This is a web site about a book about a language that is gradually disappearing. Visual Basic, hardcore or otherwise, will come to an end when Microsoft Visual Basic.NET replaces Visual Basic 6.0. Although this new language has many attractive features, it bears little relationship to the remarkable language we love/hate. Critics call it VB.NOT or Visual Fred to emphasize that it is a completely new language rather than a continuation of Visual Basic.
The term Hardcore Visual Basic takes on a completely different meaning under VB.NET. Basically none of the words in my book (or in any other book about VB5 and VB6) are true. A hardcore programmer in the new language is one who understands the intricacies and interactions of the .NET Framework and the Common Language Runtime -- the massive class library that replaces VB's weak and inconsistent run-time library. It is no longer necessary to use API calls to do tasks that ought to be simple. Many of the grossest pointer hacks demonstrated in my book are completely impossible, as well as unnecessary, under VB.NET.
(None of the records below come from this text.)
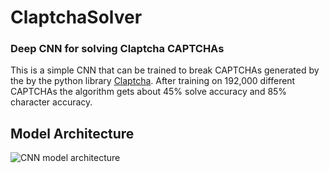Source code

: # ClaptchaSolver
### Deep CNN for solving Claptcha CAPTCHAs

This is a simple CNN that can be trained to break CAPTCHAs generated by the by the python library [Claptcha](https://github.com/kuszaj/claptcha). After training on 192,000 different CAPTCHAs the algorithm gets about 45% solve accuracy and 85% character accuracy.

## Model Architecture
![CNN model architecture](https://i.imgur.com/snjqms1.png)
This is exactly what I have been begging for. So why am I not celebrating?
Well, language design always involves tradeoffs, and the new Visual Basic trades off its essential advantage in order to play with the big boys. You might think that Microsoft would push its big lead over the competition and grind its hapless competitors even further into the dust. You'd be wrong. Instead they have copied the copiers. Visual Basic.NET looks and works a lot more like Delphi or Java than like the real VB.
Why copy your competitors when you re so far ahead? They did it for two reasons -- one good, one bad. If you're sticking with Microsoft's vision to the bitter end, go to the VB.NET or the VB.NET Again page to hear my completely unbiased expose of the new language. If you're sticking with VB6, go to the Hardcore VB page to get the outdated story of my out-of-print book.
But before you take one of those paths, let's take a moment to celebrate one of the most remarkable and influential languages in programming history. It was the best. It was the worst. It gave us instant gratification. It drove us crazy. Against all odds, we pushed it far beyond its logical limits.
Visual Basic. 1991-2002.
It's time to pay our respects, throw some dirt on the coffin, and move on.